Пресса сообщала, что после скоропостижной смерти североамериканского дипломата Джона Превоста (1766–1825) в далеком городке по пути из Лимы в Куско ему как еретику было отказано в погребении[181]. Все эти обвинения сложно проверить, вполне возможно, что они были достоверны. В любом случае налицо известная психологическая уловка: когда североамериканцам нравились отдельные представители духовенства, они считали, что их добрые качества не были связаны с якобы навязанным католицизмом, когда же встреченные священники вызывали недовольство, чувство распространялось на всю католическую церковь.
Определенное разочарование даже среди оптимистов вызвало сохранение официального католицизма в Мексике и Буэнос-Айресе после завоевания ими независимости[182]. Обращаясь за помощью к посланнику США в Мексике, агент Библейского общества Джон Ритчи называл Мехико «средоточием всего фанатизма Мексиканской республики». «Среди духовенства есть несколько очень либеральных людей, но большинство фанатиков», в силах которых задержать «прогресс либеральных мнений»[183]. Зато существование протестантского кладбища в Буэнос-Айресе было для североамериканцев символом гражданской и религиозной свободы[184].
Посланник в Сантьяго, вермонтский пуританин Хеман Аллен (1779–1852) жаловался Адамсу, что священники захватили всю власть в делах не только духовных, но и государственных. Он надеялся на антиклерикальные действия чилийского правительства и сравнивал церковь с инкубом, душащим рост страны[185].
Колонизатор Техаса Стивен Остин считал католическое духовенство «врагами свободы, человеческого счастья и всего рода человеческого». Их обиталища – «логова разврата, интриг, подлости, порока». Именно «предрассудки и фанатизм» держат мексиканцев во тьме заблуждений: «Духовенство буквально высосало кровь несчастного народа». В другом письме Остин признался брату, что если монахи появятся на территории их поселения, он будет готов их повесить[186].
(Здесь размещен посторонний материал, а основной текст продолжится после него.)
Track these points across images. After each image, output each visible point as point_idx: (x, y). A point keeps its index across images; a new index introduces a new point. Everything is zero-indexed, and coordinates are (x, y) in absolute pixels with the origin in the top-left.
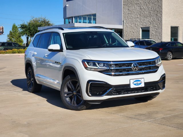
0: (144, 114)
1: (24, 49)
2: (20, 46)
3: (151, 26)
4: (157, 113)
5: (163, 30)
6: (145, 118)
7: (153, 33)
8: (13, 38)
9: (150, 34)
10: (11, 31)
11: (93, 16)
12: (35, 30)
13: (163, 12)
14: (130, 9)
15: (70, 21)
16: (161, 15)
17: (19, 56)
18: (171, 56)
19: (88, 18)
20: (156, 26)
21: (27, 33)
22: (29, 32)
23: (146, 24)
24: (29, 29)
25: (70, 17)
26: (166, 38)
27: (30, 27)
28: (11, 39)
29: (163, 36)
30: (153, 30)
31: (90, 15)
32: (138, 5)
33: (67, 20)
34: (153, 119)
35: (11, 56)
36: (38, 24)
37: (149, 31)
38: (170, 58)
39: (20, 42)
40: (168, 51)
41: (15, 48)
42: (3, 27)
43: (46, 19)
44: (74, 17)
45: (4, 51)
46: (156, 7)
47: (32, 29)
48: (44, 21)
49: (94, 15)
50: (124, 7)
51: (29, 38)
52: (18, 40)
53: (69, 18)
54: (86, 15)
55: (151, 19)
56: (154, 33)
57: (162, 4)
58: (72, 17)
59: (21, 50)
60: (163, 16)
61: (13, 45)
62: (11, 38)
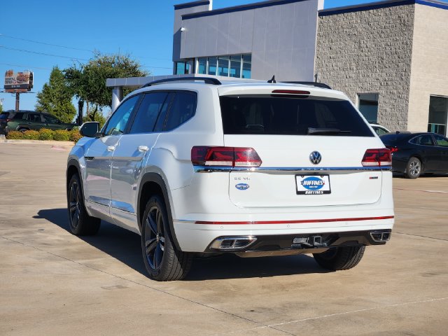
0: (270, 309)
1: (69, 130)
2: (59, 122)
3: (382, 92)
4: (305, 306)
5: (410, 104)
6: (268, 317)
7: (386, 111)
8: (51, 101)
9: (379, 110)
10: (48, 85)
11: (244, 60)
12: (100, 86)
13: (413, 59)
14: (334, 47)
15: (187, 68)
16: (409, 65)
17: (53, 146)
18: (417, 168)
19: (232, 62)
20: (395, 91)
21: (78, 93)
22: (85, 88)
23: (370, 86)
24: (86, 82)
25: (189, 59)
26: (418, 123)
27: (88, 78)
28: (46, 105)
29: (409, 119)
30: (387, 101)
31: (238, 57)
32: (354, 38)
33: (181, 66)
34: (287, 321)
35: (34, 146)
36: (109, 70)
37: (375, 103)
38: (416, 172)
39: (68, 113)
40: (411, 157)
41: (47, 127)
42: (31, 74)
43: (130, 60)
44: (199, 59)
45: (18, 133)
46: (397, 47)
47: (91, 81)
48: (126, 64)
49: (248, 57)
50: (319, 43)
51: (85, 104)
52: (64, 108)
53: (186, 61)
54: (226, 56)
55: (384, 74)
56: (388, 109)
57: (411, 40)
58: (194, 59)
59: (61, 132)
60: (412, 68)
61: (43, 120)
62: (46, 101)
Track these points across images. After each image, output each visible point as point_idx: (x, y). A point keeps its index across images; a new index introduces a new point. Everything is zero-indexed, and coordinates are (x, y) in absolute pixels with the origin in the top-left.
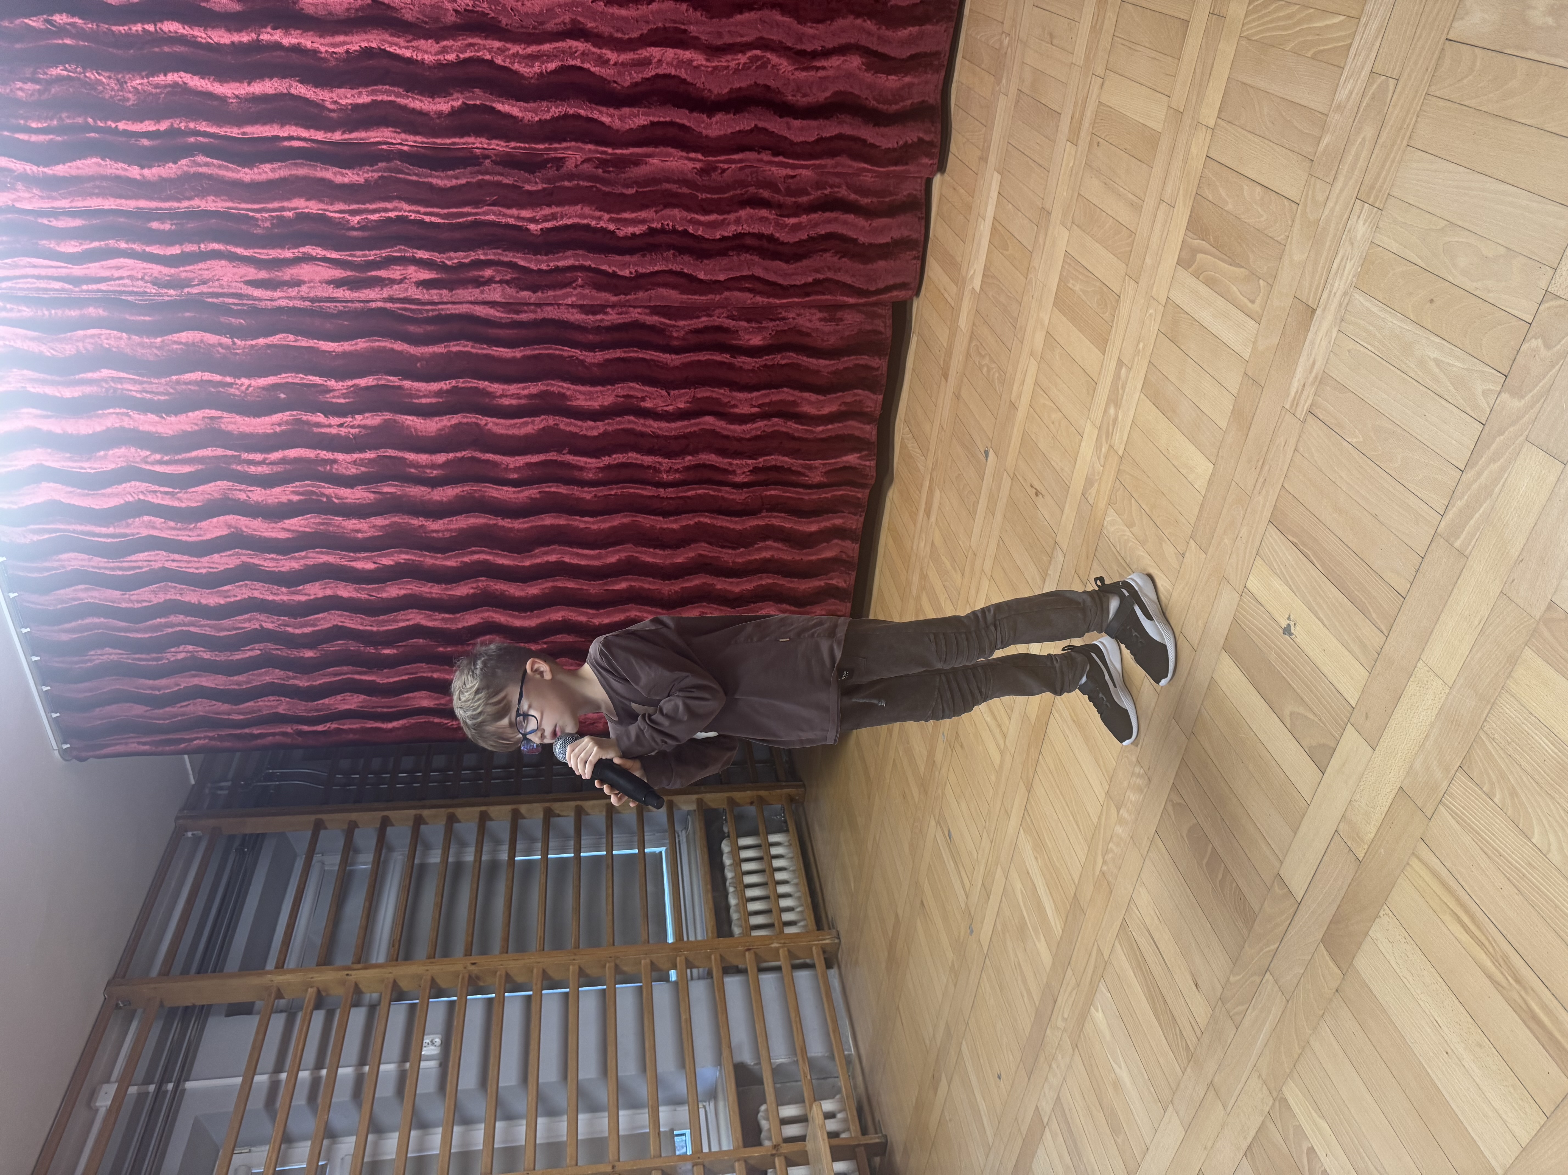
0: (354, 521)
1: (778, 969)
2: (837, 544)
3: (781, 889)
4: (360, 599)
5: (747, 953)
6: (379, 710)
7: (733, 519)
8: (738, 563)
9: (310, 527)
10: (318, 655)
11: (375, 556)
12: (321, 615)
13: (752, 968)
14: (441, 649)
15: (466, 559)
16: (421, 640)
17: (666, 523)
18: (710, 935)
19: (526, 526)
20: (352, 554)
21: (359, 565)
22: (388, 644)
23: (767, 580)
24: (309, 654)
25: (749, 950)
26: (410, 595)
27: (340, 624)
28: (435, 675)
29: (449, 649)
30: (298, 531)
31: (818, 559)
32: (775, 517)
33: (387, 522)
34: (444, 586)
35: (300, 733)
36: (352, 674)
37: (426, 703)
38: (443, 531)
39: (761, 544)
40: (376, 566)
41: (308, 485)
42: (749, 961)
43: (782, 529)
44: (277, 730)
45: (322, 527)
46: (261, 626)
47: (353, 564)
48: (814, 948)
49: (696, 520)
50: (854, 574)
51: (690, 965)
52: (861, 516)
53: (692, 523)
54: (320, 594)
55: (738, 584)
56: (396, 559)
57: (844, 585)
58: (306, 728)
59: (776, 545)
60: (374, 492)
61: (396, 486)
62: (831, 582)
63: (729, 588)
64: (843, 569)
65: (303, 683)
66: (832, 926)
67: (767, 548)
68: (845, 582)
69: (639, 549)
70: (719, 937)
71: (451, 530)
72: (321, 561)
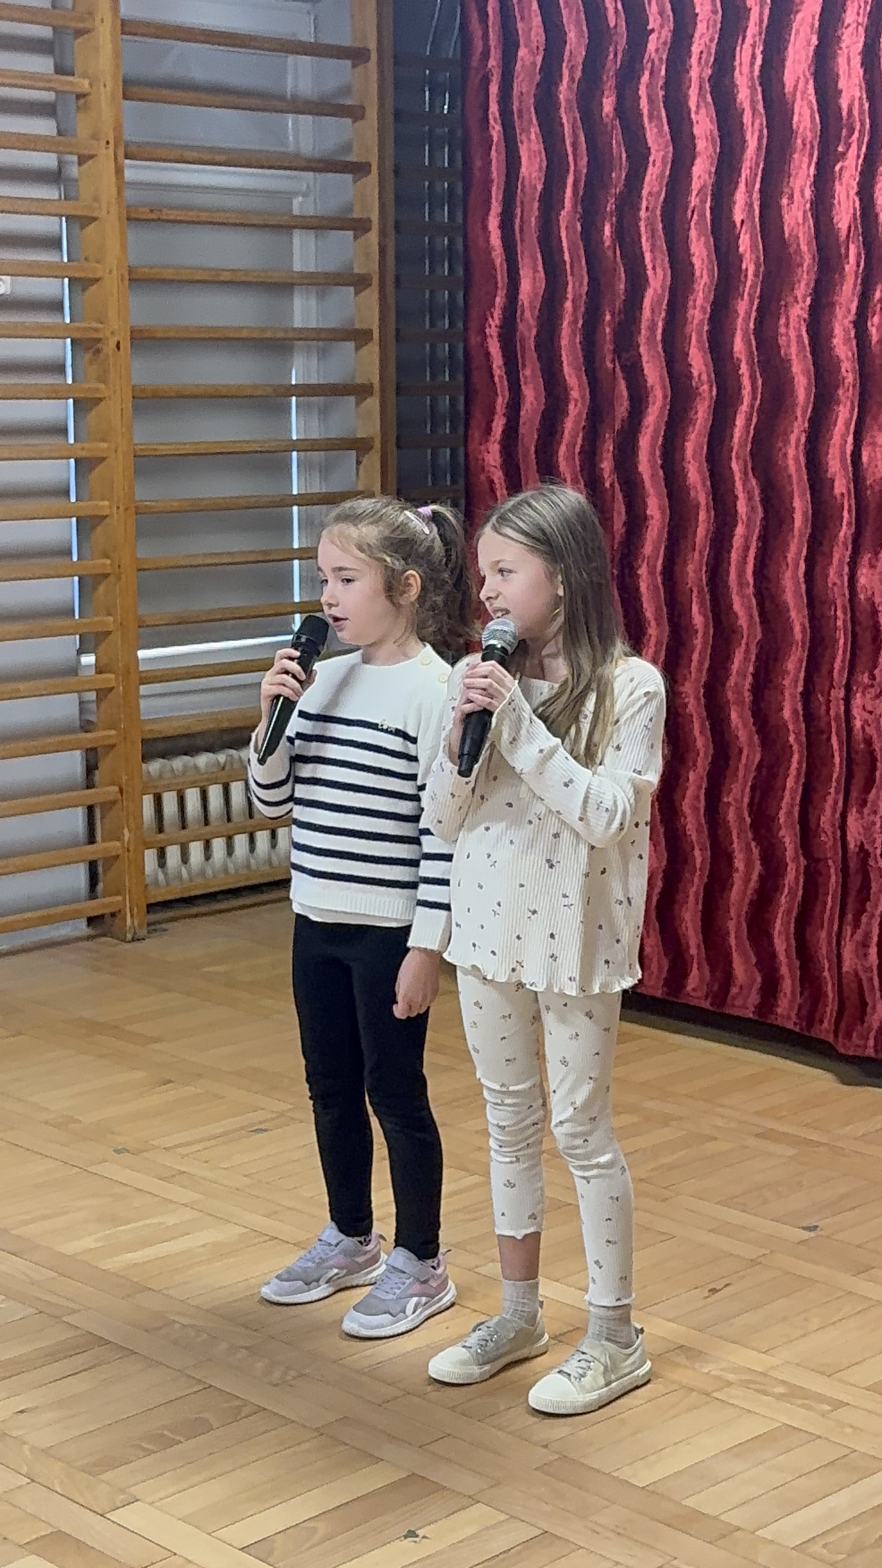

Секретарь миссии мексиканского посланника Джоэля Пойнсета, выходец из знатной виргинской семьи Эдвард Торнтон Тэйло возмущался церемонией в честь патрона Мехико блаженного Фелипе де Хесуса: «Я наблюдал [событие] со смешанным презрением и сожалением… Конгресс – республиканский и свободный конгресс, прославляющий святого, и Президент страны, поклоняющийся ему!»[187]
Сочетание республиканских и религиозных лозунгов поразило и Генри Брэкенриджа, который, впрочем, стремился понять, а не осудить это зрелище. Несмотря на свое знание и уважение к иберийской культуре, он не мог скрыть впечатления о «мрачности (gloominess) колониальной католической веры»[188].
Открыто защитить католическую религию и даже столь чуждые англосаксам процессии попытался журналист Уильям Дуэйн, сам по происхождению католик-ирландец. Он подчеркивал патриотизм латиноамериканского духовенства и без предубеждения относился к пышным религиозным процессиям[189]. Впрочем, и Дуэйн считал монастыри противоестественным институтом и обвинял церковь в устройстве ложных чудес вокруг почитаемых образов[190].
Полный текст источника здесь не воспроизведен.